Pero quizá ahí está una de las mejores definiciones de comunidad:

tener acceso no solamente al conocimiento de otros, sino también a su disposición para ayudar.

Incluso la Tribu se movilizó para apoyar un objetivo personal de uno de sus integrantes, recordándonos que detrás de cargos, empresas y responsabilidades seguimos construyendo relaciones entre personas.

Reflexión final

Si observamos todas las conversaciones de esta semana, aparece un patrón.
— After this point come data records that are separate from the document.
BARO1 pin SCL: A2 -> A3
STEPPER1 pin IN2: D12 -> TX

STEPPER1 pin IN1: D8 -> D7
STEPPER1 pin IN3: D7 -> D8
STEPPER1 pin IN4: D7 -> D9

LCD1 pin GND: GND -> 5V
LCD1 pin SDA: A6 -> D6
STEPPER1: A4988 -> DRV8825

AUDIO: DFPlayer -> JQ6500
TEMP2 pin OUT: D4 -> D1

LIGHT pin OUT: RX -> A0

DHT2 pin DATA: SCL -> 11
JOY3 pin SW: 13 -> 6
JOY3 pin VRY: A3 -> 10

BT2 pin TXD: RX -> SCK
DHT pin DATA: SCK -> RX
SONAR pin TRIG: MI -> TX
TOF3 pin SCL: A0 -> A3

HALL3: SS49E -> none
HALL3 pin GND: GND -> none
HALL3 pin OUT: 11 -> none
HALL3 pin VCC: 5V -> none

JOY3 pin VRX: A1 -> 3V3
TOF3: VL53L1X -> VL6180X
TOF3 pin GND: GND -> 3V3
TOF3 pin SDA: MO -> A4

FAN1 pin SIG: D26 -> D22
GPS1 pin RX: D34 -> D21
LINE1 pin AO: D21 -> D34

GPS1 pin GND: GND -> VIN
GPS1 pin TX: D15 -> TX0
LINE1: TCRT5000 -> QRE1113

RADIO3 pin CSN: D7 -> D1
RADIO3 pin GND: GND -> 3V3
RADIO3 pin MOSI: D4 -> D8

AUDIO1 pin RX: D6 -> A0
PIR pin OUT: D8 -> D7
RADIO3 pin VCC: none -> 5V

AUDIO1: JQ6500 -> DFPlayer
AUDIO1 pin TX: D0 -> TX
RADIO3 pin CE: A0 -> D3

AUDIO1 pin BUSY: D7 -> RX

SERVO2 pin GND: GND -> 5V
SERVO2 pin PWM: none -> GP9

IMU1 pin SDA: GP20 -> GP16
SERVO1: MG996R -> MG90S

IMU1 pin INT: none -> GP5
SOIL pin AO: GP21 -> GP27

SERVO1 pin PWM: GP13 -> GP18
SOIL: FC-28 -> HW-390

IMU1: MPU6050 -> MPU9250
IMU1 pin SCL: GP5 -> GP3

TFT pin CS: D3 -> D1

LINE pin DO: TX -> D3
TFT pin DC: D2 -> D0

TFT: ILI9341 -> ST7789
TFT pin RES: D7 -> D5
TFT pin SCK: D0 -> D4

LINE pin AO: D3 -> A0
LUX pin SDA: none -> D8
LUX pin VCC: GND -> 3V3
Muchos de los problemas que llegan a RH como “casos” en realidad son señales de que falta diseñar un sistema.

Cuando una herramienta desaparece repetidamente, necesitamos una política.

Cuando una sanción genera dudas, necesitamos reglas claras.

Cuando una inspección nos sorprende, necesitamos convertir compliance en proceso permanente.

Cuando cambia la jornada laboral, necesitamos rediseñar la operación.

Y cuando queremos desarrollar talento, necesitamos construir mecanismos para identificarlo, formarlo y acompañarlo.

Quizá una de las capacidades más importantes del RH que viene será precisamente esa:

dejar de resolver solamente incidentes y comenzar a diseñar sistemas que eviten que los mismos problemas vuelvan a ocurrir.

Porque cada caso que alguien comparte puede resolver un problema.

Pero cuando convertimos esa experiencia en conocimiento, elevamos el criterio de toda la Tribu.